Had it stopped there, it would have been a one-day story. But it didn’t. On Tuesday, Senator Clinton was in Iowa (where she’s nervous about trailing John Edwards) and broke the cardinal rule for front-runners: do not engage your opponents.

She was baited into it by a reporter saying that Senator Obama’s statement that the time to ask how we were going to get out of Iraq was before we got in meant he was suggesting she didn’t think enough about an exit strategy before her vote to authorize the use of force. And man did she ever take the bait. She responded with, “I would not vote that way were I to do it over again,” and the reporter had her on the defensive.

He pressed on, asking if her answer to the question about meeting with leaders of rogue nations was a reversal of her statement in April that she “thinks it’s a terrible mistake for our President to say he won’t talk to bad people.” She didn’t see it as a reversal and said Senator Obama’s response was, “irresponsible and, frankly, naïve.” It would be one thing if a campaign staffer made this statement, but when it comes from the candidate herself, it is a serious breach of protocol and a genuine escalation of rhetoric. Then it was on.

Senator Obama came back firing with both barrels on Wednesday saying, “if you want to talk about irresponsibility and naïveté, look at her vote to authorize George Bush to send our troops into Iraq without an exit plan and then asking the Pentagon about what the plan is five years later.” Then on Thursday, he drove the point home, burying Senator Clinton’s attempt to make hay out of all of this by saying, “I’m not afraid of losing the PR war to dictators, I’m not going to hide behind a bunch of rhetoric. I don’t want a continuation with Bush-Cheney. I don’t want Bush-Cheney light. I want a fundamental change.”

By then, Senator Clinton had clearly given up the fight and was trying to act like she didn’t start it by saying, “Well, this is getting kind of silly. I’ve been called a lot of things in my life but I’ve never been called George Bush or Dick Cheney certainly.” Then she tried to take another shot on the way out with, “We have to ask what’s ever happened to the politics of hope?”

There’s an expression we use on the block (in the ‘hood, around the way, whatever you want to call it) when someone starts something they can’t finish: we say “they don’t want none.” By the end of the week, Senator Obama knew Senator Clinton really didn’t want none, so he came back with, “The notion that we can’t have a substantive argument, or that I can’t challenge some of their conventional wisdom without somehow sacrificing the broader themes of our campaign – which is to bring people together and change the tone of politics – I think makes no sense.”

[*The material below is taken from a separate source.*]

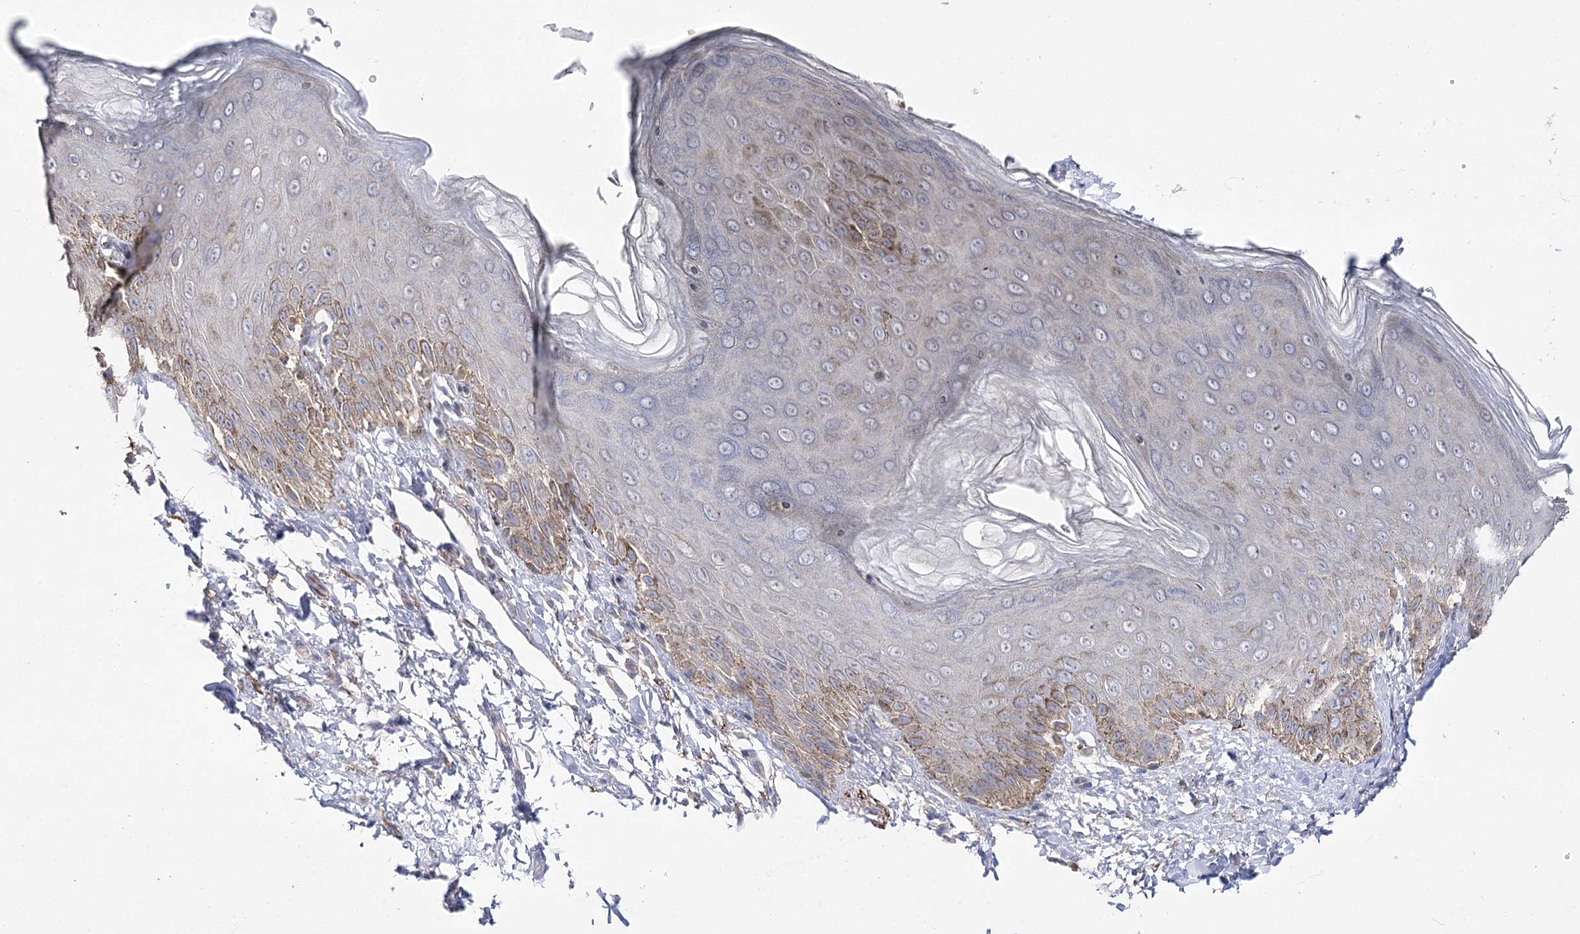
{"staining": {"intensity": "moderate", "quantity": "<25%", "location": "cytoplasmic/membranous"}, "tissue": "skin", "cell_type": "Epidermal cells", "image_type": "normal", "snomed": [{"axis": "morphology", "description": "Normal tissue, NOS"}, {"axis": "topography", "description": "Anal"}], "caption": "Human skin stained with a protein marker demonstrates moderate staining in epidermal cells.", "gene": "AURKC", "patient": {"sex": "male", "age": 44}}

And with that, it was over. Senator Clinton had tried, and failed, to play up what she perceives to be her advantage over Senator Obama: her so-called experience. The only thing she succeeded in doing was to show that Senator Obama, a truly nice guy, is not to be trifled with. He took her best shot, blocked it with his gloves, dipped his shoulder, and counter-punched. And while neither of them is likely to deliver a knockout blow between now and Super Tuesday, Senator Clinton will certainly think twice about getting back in the ring with Senator Obama unless it’s really necessary. If she was afraid of him before last week (and clearly she was), she’s got to be petrified of a one-on-one debate with him now. She’s seen his punching power and she knows she doesn’t have the chin to take it.